Carlos Antonio Rovelo, political science and art history professor at Tarrant County Community College, presented “Corn, Our Flesh” at Richland Sept. 27. The event was sponsored by the club, Achieving Latino Academic Success (ALAS).

 At the event, Rovelo discussed the importance of corn and how it symbolizes the identity, history and culture of Latin American culture.

“It has to do with the way we are,” Rovelo said during his presentation. “Our faith is important. The food we eat is important. Knowing where we come from is important.”

His presentation explored, not just on how corn has influenced Latin cuisine, but how its domestication in the early Mesoamerican period became part of how they practiced religion. Corn was part of their interpretation of the creation of life, the understanding of nature and as an artistic icon. All contribute to the identity of what it means to be Hispanic.

“Every year we celebrate Hispanic Heritage Month but, most of the time, the celebration is based on personalities like Frida Kahlo, Diego Rivera, astronauts and artists in general,” Rovelo said. “But there are things that are more at the center of heritage. Heritage is not just about people. It’s about what makes us and corn is a descender of the way our ancestor made us.”

Mexican-American Studies professor Carlos Rovelo shows a corn tamale during his presentation.

Mexican-American Studies professor Carlos Rovelo shows a corn tamale during his presentation.

When talking about the historical importance of corn, Rovelo focused on how cultures such as the Mayans and the Aztecs, revolved around the growing and consumption of corn. That lead to the creation of commonly known food items such as tortillas, atole (a corn dough based drink) and tamales. Additionally, he talked about the various ways corn is harvested in certain regions of Latin America. He discussed the milpa rotation system used by farmers for self-consumption growth and how it contrasts with the American method that focuses on mass production and market distribution. 

Most importantly, Rovelo explained corn’s relationship to Mesoamerican religions in which the gods used the crop to symbolize of the cycle of life. Each culture represented the corn in their architecture, art and stories like the Mayan scripture, the Popol Vuh, which tells the story about how humanity originated from a grain of corn.

“As I started doing the research, I realized this was a very big subject,” Rovelo said. “That is not just artistically, but it is also philosophically, [theologically] and obviously about humanity.”   

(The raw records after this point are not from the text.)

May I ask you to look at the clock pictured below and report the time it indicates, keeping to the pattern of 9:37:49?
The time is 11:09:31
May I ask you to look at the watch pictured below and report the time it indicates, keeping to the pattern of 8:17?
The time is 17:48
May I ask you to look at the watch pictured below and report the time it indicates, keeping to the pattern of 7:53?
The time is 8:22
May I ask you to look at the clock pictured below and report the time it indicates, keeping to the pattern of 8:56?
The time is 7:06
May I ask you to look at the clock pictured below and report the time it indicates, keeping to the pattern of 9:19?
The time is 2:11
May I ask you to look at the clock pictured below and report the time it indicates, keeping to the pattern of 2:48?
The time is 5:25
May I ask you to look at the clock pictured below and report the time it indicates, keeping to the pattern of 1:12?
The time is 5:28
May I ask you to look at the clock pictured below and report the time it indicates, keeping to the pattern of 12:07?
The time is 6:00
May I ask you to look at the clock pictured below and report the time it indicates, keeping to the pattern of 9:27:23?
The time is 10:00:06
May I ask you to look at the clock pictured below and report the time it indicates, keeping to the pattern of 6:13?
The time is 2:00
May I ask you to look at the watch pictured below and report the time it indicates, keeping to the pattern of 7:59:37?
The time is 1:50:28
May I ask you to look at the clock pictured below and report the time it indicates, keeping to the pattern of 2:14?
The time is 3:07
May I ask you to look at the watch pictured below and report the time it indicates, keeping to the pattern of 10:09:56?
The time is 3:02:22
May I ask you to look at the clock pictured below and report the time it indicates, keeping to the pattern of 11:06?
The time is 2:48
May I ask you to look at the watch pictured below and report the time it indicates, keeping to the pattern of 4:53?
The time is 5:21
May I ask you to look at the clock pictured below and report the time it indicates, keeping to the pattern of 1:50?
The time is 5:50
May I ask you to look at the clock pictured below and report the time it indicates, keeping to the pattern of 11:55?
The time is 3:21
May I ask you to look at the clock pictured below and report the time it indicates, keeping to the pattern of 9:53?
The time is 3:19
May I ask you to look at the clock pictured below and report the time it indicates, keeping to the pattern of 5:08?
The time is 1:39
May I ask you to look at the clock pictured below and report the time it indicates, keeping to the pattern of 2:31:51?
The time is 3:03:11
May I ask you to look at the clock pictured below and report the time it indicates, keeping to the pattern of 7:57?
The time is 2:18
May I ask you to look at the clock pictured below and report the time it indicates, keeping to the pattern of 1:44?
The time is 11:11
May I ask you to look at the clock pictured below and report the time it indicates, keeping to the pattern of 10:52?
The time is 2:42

Rovelo was keen on identity and cultural origin during his presentation. When talking about how corn represents the identity of what it means to be Hispanic, he chose works of art from artists like Diego Rivera whose work is inspired by Mexican culture. Rivera painted his famous public murals that are scattered throughout Mexico City. His work reflects his personal interpretation of what it means to be Mexican. One painting, which Rovelo showed, was “La Molinera” in which Rivera painted a native woman preparing tortillas as she grinds corn and makes it into dough. The painting demonstrated a traditional aesthetic of Mexican culture from her traditional attire to the way she prepared the tortillas.

“People need to know where they come from,” Rovelo said. “We need to know where everything began in our own culture. My own culture didn’t start in Europe. It started with the [native] Indians of Mesoamerica.”